PASSAGE =>
####################

How to choose a gas booster? Before performing testing or maintenance operations of components, as well as other activities that imply the usage of gas at high pressure, it is necessary to consider some parameters that affect the pressure multiplying operations, such as the usage of flammable gases, working pressures and temperatures, purity and efficiency.
Testing or maintenance operations on valves, fittings, cylinders and pipes that require the use of gas at high pressure require technical measures in order to always be efficient and safe: these should never be underestimated, both as regards selecting the most appropriate technology and in its use in the field. In addition, there are also seal tests, accumulator charging, gas transfer, loading and testing of airbags, tyre inflation and the refilling of gas cylinders.
For all of these applications, the most suitable instrument is a gas booster, a pressure multiplier that converts compressed air into high pressure (up to 2069 bar) by using the principle of differential areas, without any electrical connection or lubrication.
However, there are some important details to keep in mind before the selection and use of your gas booster, which are discussed below.
Gas boosters and flammable gases
For operations in which gas boosters use potentially explosive gases, it is necessary to ensure that components that come into contact with process gases are properly cleaned and degreased. Additionally, all vents and component vents must be routed and vented to a safe area.
Our recommendations. For the use of all non-inert gases, clean, degrease and respect the maximum pressure limit to avoid the risk of combustion.

####################

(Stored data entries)
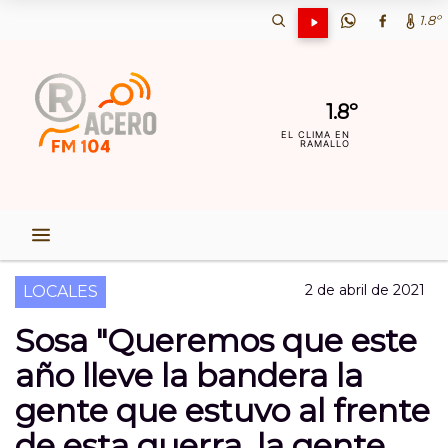
1.8º
1.8º
EL CLIMA EN
RAMALLO
2 de abril de 2021
LOCALES
Sosa "Queremos que este
año lleve la bandera la
gente que estuvo al frente
de esta guerra, la gente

####################

COMPLETE THE FOLLOWING =>
• a. In the gas booster text, list the applications named in the sentence that begins "In addition".
• b. Carry the gas booster text forward from its final sentence.

TASK RESULTS =>
• a.
- Seal tests
- Accumulator charging
- Gas transfer
- Loading and testing of airbags
- Tyre inflation
- Refilling of gas cylinders

• b.
Gas boosters and high temperatures
When gas is pressurised, a gas booster must be used that has standard seals in Viton, a material capable of withstanding temperatures up to approximately 190° C. Seal duration also increases with an external cooling sheath in the high pressure section (intercooler), which can recycle and use compressed air used by the pneumatic motor to cool the gas.
Our recommendations In order to keep the gas temperature from elevating too high, it is preferable to use a gas booster for all applications, with a compression ratio as low as possible. For applications with a high compression ratio, it is recommended to instead use a series of multiple boosters with different ratios, or two-stage models, to avoid the danger of the gas overheating.
Gas boosters and work safety
Unlike liquids, gas can be compressed at very high pressures. The systems that use it, such as gas boosters, therefore hold an enormous amount of energy within them that are capable of expanding quickly, which must be kept under control in order not to cause serious damage to people and things. For safe operation, it is therefore necessary to insert a booster downstream of the overflow valve, or, even better, a pressure relief valve. For greater control and safety, it is advisable to insert a pneumatic pilot valve in the circuit for minimum/maximum pressure.
Our recommendations. Above a certain pressure, it is better to use MPCT or HPCT connections to avoid dangerous leaks, i.e. connections for medium pressure or high pressure, both coned and threaded. It is also important to choose boosters with components that provide ample safety margins for pressure management, and to use low volumes when possible to minimise the risk of use. Lastly, remember not to use a gas booster indoors without suitable mechanical ventilation.
Gas boosters and gas purity
In order not to compromise the correct execution of use and operator safety, gases used must be as clean, dry, and uncontaminated as possible. The gas booster has a non-lubricated high pressure section, and is therefore does not have any contaminating hydrocarbons. This special feature allows complete asepticity of the device and the surrounding environment.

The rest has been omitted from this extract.